Thirty-five thousand euros. This is how much the previous note from Orange assistant Dwight Lodeweges yielded, after national coach Koeman had it auctioned at the end of 2018 for charity. The note stated that defender Virgil van Dijk had to start as a striker with a 2-1 deficit against Germany. The NOS saw the note after the game – the semi-finals of the Nations League, there was something at stake – on the field and was able to add some extra romance to the already memorable escape of the Orange in its reporting. Because just before time it was indeed Van Dijk who equalized.
Last weekend there was another letter from Lodeweges that made the news. This time a NOS cameraman managed to find out by zooming in on the note in his hand which two players would make their appearance in the starting eleven against North Macedonia. What will be the next step, you may think. A cheat drone who scans the training field of the Germans on behalf of the NOS for the people and homeland in search of more information about their plan B, if we run into them again in the next round? However, one note is not the same.

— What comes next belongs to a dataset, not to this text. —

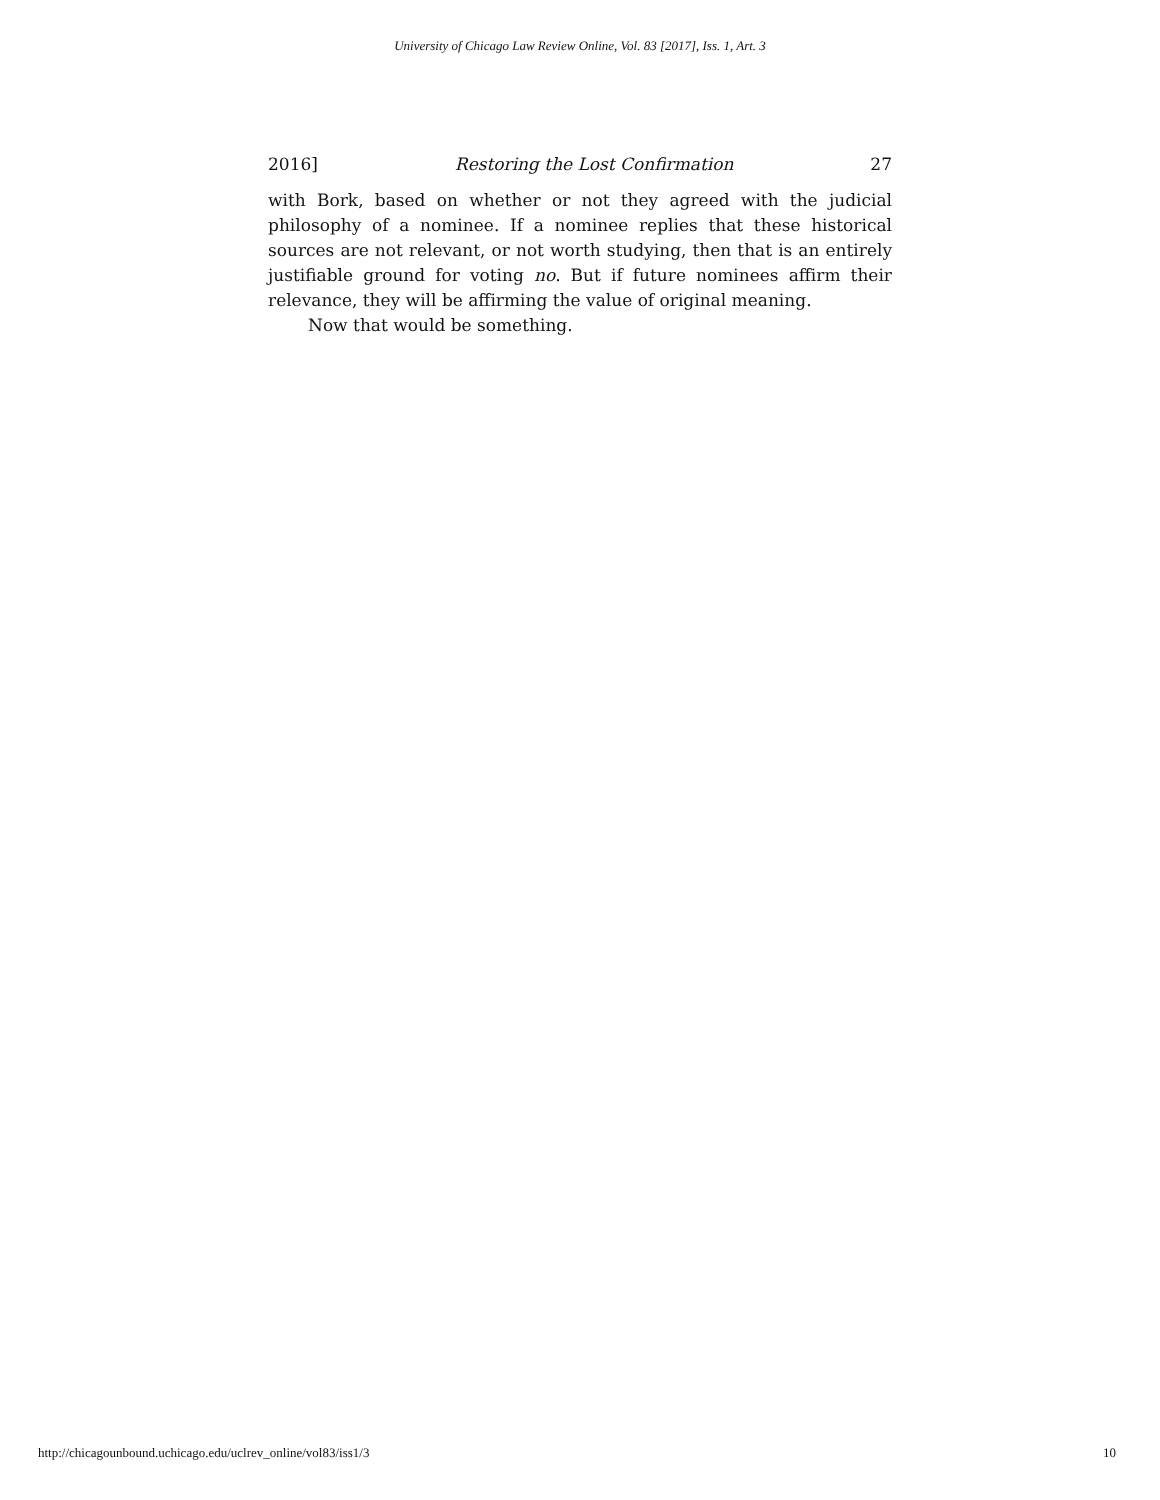University of Chicago Law Review Online, Vol. 83 [2017], Iss. 1, Art. 3
2016] Restoring the Lost Confirmation 27
with Bork, based on whether or not they agreed with the judicial philosophy of a nominee. If a nominee replies that these historical sources are not relevant, or not worth studying, then that is an entirely justifiable ground for voting no. But if future nominees affirm their relevance, they will be affirming the value of original meaning.
Now that would be something.
http://chicagounbound.uchicago.edu/uclrev_online/vol83/iss1/3 10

The first note was a find made during journalistic football field work, which also provided extremely relevant information about the game just played.
The second note was just fodder for even more speculation about which eleven players will walk onto the field. Because without context, you never know whether the recorded notes represent an intention or a decision.

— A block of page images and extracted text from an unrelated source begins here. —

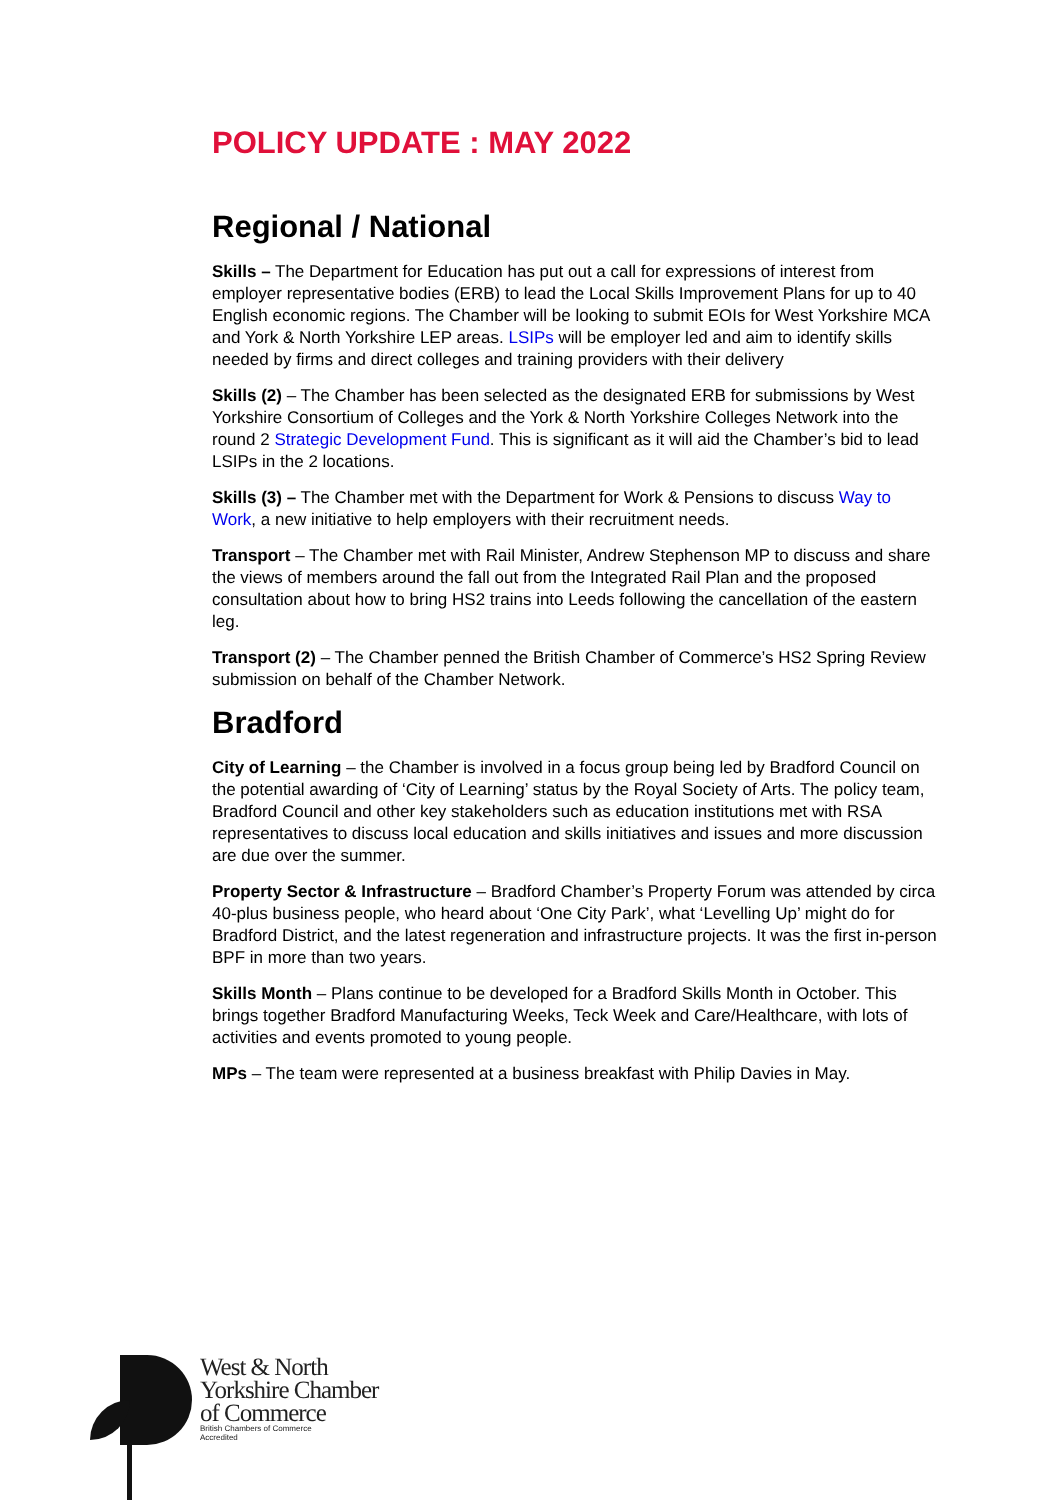POLICY UPDATE : MAY 2022
Regional / National
Skills – The Department for Education has put out a call for expressions of interest from employer representative bodies (ERB) to lead the Local Skills Improvement Plans for up to 40 English economic regions. The Chamber will be looking to submit EOIs for West Yorkshire MCA and York & North Yorkshire LEP areas. LSIPs will be employer led and aim to identify skills needed by firms and direct colleges and training providers with their delivery
Skills (2) – The Chamber has been selected as the designated ERB for submissions by West Yorkshire Consortium of Colleges and the York & North Yorkshire Colleges Network into the round 2 Strategic Development Fund. This is significant as it will aid the Chamber’s bid to lead LSIPs in the 2 locations.
Skills (3) – The Chamber met with the Department for Work & Pensions to discuss Way to Work, a new initiative to help employers with their recruitment needs.
Transport – The Chamber met with Rail Minister, Andrew Stephenson MP to discuss and share the views of members around the fall out from the Integrated Rail Plan and the proposed consultation about how to bring HS2 trains into Leeds following the cancellation of the eastern leg.
Transport (2) – The Chamber penned the British Chamber of Commerce’s HS2 Spring Review submission on behalf of the Chamber Network.
Bradford
City of Learning – the Chamber is involved in a focus group being led by Bradford Council on the potential awarding of ‘City of Learning’ status by the Royal Society of Arts. The policy team, Bradford Council and other key stakeholders such as education institutions met with RSA representatives to discuss local education and skills initiatives and issues and more discussion are due over the summer.
Property Sector & Infrastructure – Bradford Chamber’s Property Forum was attended by circa 40-plus business people, who heard about ‘One City Park’, what ‘Levelling Up’ might do for Bradford District, and the latest regeneration and infrastructure projects. It was the first in-person BPF in more than two years.
Skills Month – Plans continue to be developed for a Bradford Skills Month in October. This brings together Bradford Manufacturing Weeks, Teck Week and Care/Healthcare, with lots of activities and events promoted to young people.
MPs – The team were represented at a business breakfast with Philip Davies in May.
West & North
Yorkshire Chamber
of Commerce
British Chambers of Commerce
Accredited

Now, of course, football is only an afterthought – although of course the most important in life, as an oft-quoted 19th century German proverb goes. But also in our democracy, questions about the relationship between secrecy and openness are becoming increasingly common.
Thanks to the razor-sharp photo of ANP photographer Bart Maat, we now know that a “function elsewhere” for CDA member Pieter Omtzigt was overlooked in the talks about forming a new cabinet. The stone that was thrown into the Hofvijver almost daily still causes new ripples in the CDA pond.
Meanwhile messaged de Volkskrant about a batch wobbed text messages from Prime Minister Rutte. The most important news you could get out of it was that Rutte had read the article ‘The hammer and the dance’ at the start of the pandemic, just like almost everyone else. He asked if colleague De Jonge could have this looked at, outside the RIVM. It was the kind of news item where the interpretation had to give the message meaning. For was this really his fault?
The expanded Wob, cameras with which you can zoom in endlessly, if necessary indeed a drone to outsmart the Germans. They are great journalistic tools. But whether and how we use them should be a bit more debated. Because, just ask Dwight Lodeweges, not every note is worth the same. One revelation is not the other. And openness and privacy are both important values.